The prices of alphanumeric and graphic human-machine interface (HMIs) have fallen dramatically in the past few years. Programming these HMIs has also gotten considerably easier, thanks to drag-and-drop integrated development environment (IDEs) that often automatically import PLC and PAC tags. These developments have led to HMI installations on even the simplest of machines.
At its simplest, an HMI offers a simulation of buttons and indicators, maybe error and status messages. At its most complex, an HMI provides a graphical view into a process or machine. The more sophisticated HMIs are beginning to offer two-or-more-finger control. This allows the user to zoom into a graphical image to produce more detail, like zooming in on a Web page or photograph on your smart phone. If a process of a machine is showing a fault or alarm, using the zoom function allows the user to identify the exact part creating the alarm. If a motor is overheating, zooming into the motor from a larger overview graphic can give the operator or maintenance person real-time information about the cause of the trouble. Taping the motor may provide present temperature, current draw, histograms of operating conditions, the part number of the motor or even a link to a video for replacement instructions. The limits are the imagination of the design engineer and the development budget.
HMIs were once typically connected to some control device in a one-to-one configuration. Modern HMIs can connect to multiple devices and systems, such as multiple PLCs, the plant’s manufacturing execution system (MES), field service management (FSM) system and Web pages generated by data from Industrial Internet of Things (IIoT) smart devices. All of this information can be leveraged to create powerful diagnostic aids.
IIoT devices often have many built-in diagnostic functions. Most offer a Web-page interface to view these features. If the desire is to display the information within the context of existing HMI pages, some programming may be required to cull the specific items of interest and place them on the HMI where desired. Examples of the code required may be included in the device’s instruction manual or in white papers available for download.
Even on less powerful HMIs, the controller’s digital and analog inputs and outputs, with detailed comments, can have their states reflected on screen. Some HMI and controller combinations can display the controller logic on screen. This allows a maintenance person to quickly troubleshoot logic and I/O issues without having to log into the controller with a computer. Displaying the actual logic within the controller is usually limited to having the controller and the HMI built by the same manufacturer. If the machine or process operations can be broken into distinct steps or states, a process-flowchart HMI screen can be developed that indicates the current status and can aid in diagnosing problems.
A great deal of information and many theories are available on alarm management. Generally, alarms are broken into at least three categories.
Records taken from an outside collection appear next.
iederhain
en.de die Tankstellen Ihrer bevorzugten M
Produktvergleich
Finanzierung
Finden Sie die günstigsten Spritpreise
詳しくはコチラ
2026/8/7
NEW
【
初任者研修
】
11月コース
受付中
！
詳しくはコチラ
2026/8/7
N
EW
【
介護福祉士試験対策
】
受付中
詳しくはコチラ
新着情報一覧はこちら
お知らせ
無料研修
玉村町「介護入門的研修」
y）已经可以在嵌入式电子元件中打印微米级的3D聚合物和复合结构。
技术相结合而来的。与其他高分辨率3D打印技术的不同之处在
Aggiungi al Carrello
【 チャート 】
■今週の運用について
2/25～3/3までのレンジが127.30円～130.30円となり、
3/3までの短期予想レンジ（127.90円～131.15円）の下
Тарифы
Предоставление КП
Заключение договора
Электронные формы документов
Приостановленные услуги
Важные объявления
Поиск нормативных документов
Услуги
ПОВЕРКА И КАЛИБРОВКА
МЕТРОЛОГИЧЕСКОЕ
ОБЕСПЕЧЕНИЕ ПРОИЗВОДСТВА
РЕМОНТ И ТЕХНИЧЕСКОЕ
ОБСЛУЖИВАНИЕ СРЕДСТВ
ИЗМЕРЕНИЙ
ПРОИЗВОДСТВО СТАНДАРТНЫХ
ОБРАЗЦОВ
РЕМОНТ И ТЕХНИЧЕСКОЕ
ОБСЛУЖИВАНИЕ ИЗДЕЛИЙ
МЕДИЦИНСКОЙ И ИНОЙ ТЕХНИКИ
- Immediate-stop alarms are conditions that indicate an unsafe condition or a condition that requires the machine or process to be immediately stopped—emergency stops (e-stops), open gates, loss of power to some sections, circuit breaker trips or any condition that puts the machine into a state that is unsafe or cannot allow the machine to complete its current cycle or process.
- A cycle-stop alarm will allow the machine to complete the current cycle but not allow another one to begin until the cause of the alarm is addressed—low raw material, some conveyor jambs, motors starting to overheat or specific operations, such as a pneumatic cylinder extending, taking slightly longer than expected.
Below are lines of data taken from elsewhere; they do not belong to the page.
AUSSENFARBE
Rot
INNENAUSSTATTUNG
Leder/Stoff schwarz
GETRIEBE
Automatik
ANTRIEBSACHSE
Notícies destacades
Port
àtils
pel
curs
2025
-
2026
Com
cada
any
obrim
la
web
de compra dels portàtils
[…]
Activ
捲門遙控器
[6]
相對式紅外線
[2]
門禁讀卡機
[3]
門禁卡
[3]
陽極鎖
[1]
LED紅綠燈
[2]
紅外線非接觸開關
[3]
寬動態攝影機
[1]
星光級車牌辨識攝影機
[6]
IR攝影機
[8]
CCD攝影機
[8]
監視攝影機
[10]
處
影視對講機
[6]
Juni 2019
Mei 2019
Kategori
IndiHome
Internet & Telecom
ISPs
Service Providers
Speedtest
- Warnings occur when a condition that should be addressed exists, but the operations can proceed without damage—hoppers getting full, excessive blocked or starved times or low oil pressures caused by a plugged filter.
Often, one alarm condition can generate several individual alarm conditions. It is important to capture the initial condition and indicate that it is the cause of the secondary conditions. Alarm management can be a tricky balancing act. It is important to detect and act upon critical alarms while at the same time not creating nuisance alarms.
Just because you can doesn’t mean you should. I have personally been involved with projects that cost hundreds of thousands of dollars and hundreds of person-hours creating very detailed alarming and troubleshooting tools, only to have the project implemented and the maintenance people not ever use the tools created for them. The customer always gets what the customer asks for, correct? An engineer designing a project that includes HMI-based troubleshooting aids would do well to talk with the people who will be maintaining the equipment to find out what they will use. Training the customer and the maintenance people after the project is implemented is crucial. Tools serve no purpose if they are unknown or unused.